**Keypoint text descriptions**
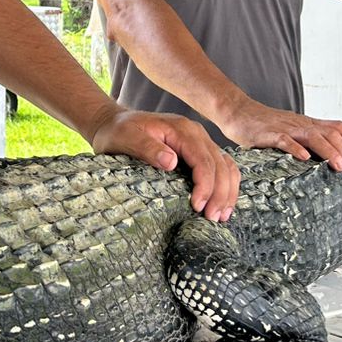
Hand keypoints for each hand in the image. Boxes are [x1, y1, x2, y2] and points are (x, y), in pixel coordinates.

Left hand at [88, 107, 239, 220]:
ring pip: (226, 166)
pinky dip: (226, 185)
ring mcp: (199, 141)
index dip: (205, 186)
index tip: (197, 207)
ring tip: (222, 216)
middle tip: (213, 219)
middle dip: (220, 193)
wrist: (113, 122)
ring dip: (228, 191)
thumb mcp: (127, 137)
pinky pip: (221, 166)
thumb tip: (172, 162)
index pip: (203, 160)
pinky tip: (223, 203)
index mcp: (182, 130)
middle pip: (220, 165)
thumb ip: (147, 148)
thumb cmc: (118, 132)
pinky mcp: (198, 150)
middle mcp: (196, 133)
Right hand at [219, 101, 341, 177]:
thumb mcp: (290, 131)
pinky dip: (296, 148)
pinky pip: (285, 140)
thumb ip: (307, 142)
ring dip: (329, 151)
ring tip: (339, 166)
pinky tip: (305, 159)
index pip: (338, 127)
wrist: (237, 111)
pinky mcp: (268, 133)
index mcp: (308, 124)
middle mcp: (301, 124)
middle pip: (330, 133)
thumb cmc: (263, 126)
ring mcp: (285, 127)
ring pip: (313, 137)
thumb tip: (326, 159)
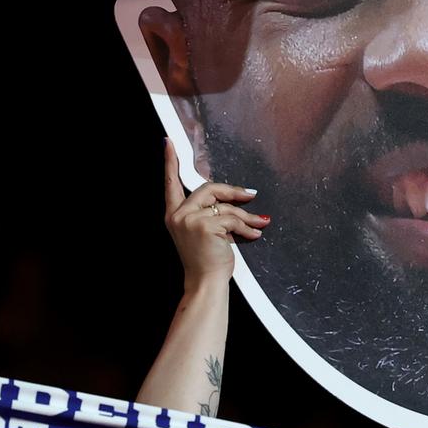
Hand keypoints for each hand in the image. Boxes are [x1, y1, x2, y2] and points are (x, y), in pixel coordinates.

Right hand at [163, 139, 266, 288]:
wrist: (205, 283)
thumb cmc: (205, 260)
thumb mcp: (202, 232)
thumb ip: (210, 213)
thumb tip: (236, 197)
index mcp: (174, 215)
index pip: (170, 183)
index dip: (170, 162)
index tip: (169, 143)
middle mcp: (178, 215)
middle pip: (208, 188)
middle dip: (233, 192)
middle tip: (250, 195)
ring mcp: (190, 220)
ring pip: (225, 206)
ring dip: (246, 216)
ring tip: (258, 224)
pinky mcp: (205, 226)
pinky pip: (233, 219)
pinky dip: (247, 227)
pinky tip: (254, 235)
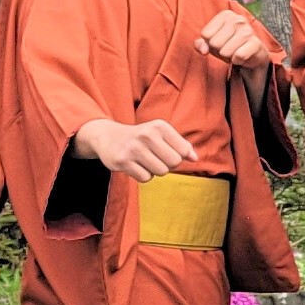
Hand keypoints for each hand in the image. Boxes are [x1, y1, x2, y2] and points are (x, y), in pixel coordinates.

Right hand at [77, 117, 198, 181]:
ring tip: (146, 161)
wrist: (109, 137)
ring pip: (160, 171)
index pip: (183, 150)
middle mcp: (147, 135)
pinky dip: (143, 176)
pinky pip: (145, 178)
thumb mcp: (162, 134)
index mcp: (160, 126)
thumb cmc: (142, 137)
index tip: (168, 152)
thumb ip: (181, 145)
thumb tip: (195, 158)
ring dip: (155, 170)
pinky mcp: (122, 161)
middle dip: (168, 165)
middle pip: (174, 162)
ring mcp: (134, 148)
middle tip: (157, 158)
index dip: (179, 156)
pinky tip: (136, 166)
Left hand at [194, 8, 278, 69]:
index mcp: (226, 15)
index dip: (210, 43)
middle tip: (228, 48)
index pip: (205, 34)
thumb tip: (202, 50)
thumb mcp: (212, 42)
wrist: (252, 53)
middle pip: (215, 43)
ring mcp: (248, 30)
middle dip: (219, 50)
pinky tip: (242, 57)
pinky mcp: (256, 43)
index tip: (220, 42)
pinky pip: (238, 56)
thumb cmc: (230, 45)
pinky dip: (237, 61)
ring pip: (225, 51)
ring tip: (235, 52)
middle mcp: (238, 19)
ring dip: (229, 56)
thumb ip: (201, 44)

**YOUR ASSIGNMENT**
Print the entries as they stand, first line through the line holding "thumb tip: (202, 50)", with every picture removed.

**RESPONSE**
Hand keypoints for each hand in the image. Boxes are [x1, y1, x2, y2] and points are (x, y), in pixel coordinates.

Left hand at [88, 107, 239, 220]:
ring pip: (226, 166)
pinky dip: (226, 185)
ring mcp: (199, 141)
index dip: (205, 186)
index tip: (197, 207)
ring tip: (222, 216)
middle tip: (213, 219)
middle dip: (220, 193)
wrist: (113, 122)
ring dip: (228, 191)
thumb mcp: (127, 137)
pinky pip: (221, 166)
thumb tip: (172, 162)
index pip: (203, 160)
pinky tip: (223, 203)
index mcp: (182, 130)
middle pip: (220, 165)
thumb ip: (147, 148)
thumb cmc: (118, 132)
pinky mcp: (198, 150)
middle mcp: (196, 133)
Right hand at [219, 101, 341, 177]:
thumb mcp: (290, 131)
pinky dip: (296, 148)
pinky pip: (285, 140)
thumb ip: (307, 142)
ring dip: (329, 151)
ring tip: (339, 166)
pinky tip: (305, 159)
index pip: (338, 127)
wrist: (237, 111)
pinky mcp: (268, 133)
index mcp: (308, 124)
middle mcp: (301, 124)
middle pip: (330, 133)
thumb cmc: (263, 126)
ring mcp: (285, 127)
ring pip: (313, 137)
thumb tip: (326, 159)
Hand keypoints for each hand in the image. Boxes are [x1, y1, x2, y2] and points are (x, y), in pixel coordinates.

Right hand at [163, 139, 266, 288]:
wrist: (205, 283)
thumb cmc: (205, 260)
thumb mcp: (202, 232)
thumb ip: (210, 213)
thumb tip: (236, 197)
index mcp: (174, 215)
index pip: (170, 183)
index dip: (170, 162)
index tip: (169, 143)
middle mcp: (178, 215)
middle pip: (208, 188)
middle dip: (233, 192)
middle tip: (250, 195)
ring mcp: (190, 220)
ring pip: (225, 206)
ring dip: (246, 216)
ring tip: (258, 224)
pinky mcp: (205, 226)
pinky pip: (233, 219)
pinky dip: (247, 227)
pinky tip: (254, 235)
Hand keypoints for each hand in the image. Boxes are [x1, y1, x2, y2] and points are (x, y), in pixel coordinates.

Right hand at [77, 117, 198, 181]:
ring tip: (146, 161)
wrist: (109, 137)
ring pip: (160, 171)
index pip: (183, 150)
middle mcp: (147, 135)
pinky dip: (143, 176)
pinky pip: (145, 178)
thumb mcp: (162, 134)
index mcp: (160, 126)
thumb cmc: (142, 137)
index tip: (168, 152)
thumb ip: (181, 145)
thumb tip: (195, 158)
ring dip: (155, 170)
pinky mcp: (122, 161)
middle dip: (168, 165)
middle pip: (174, 162)
ring mcp: (134, 148)
middle tip: (157, 158)
index dip: (179, 156)
pinky tip: (136, 166)
Left hand at [194, 8, 278, 69]:
index mcp: (226, 15)
index dip: (210, 43)
middle tip: (228, 48)
index pip: (205, 34)
thumb tip: (202, 50)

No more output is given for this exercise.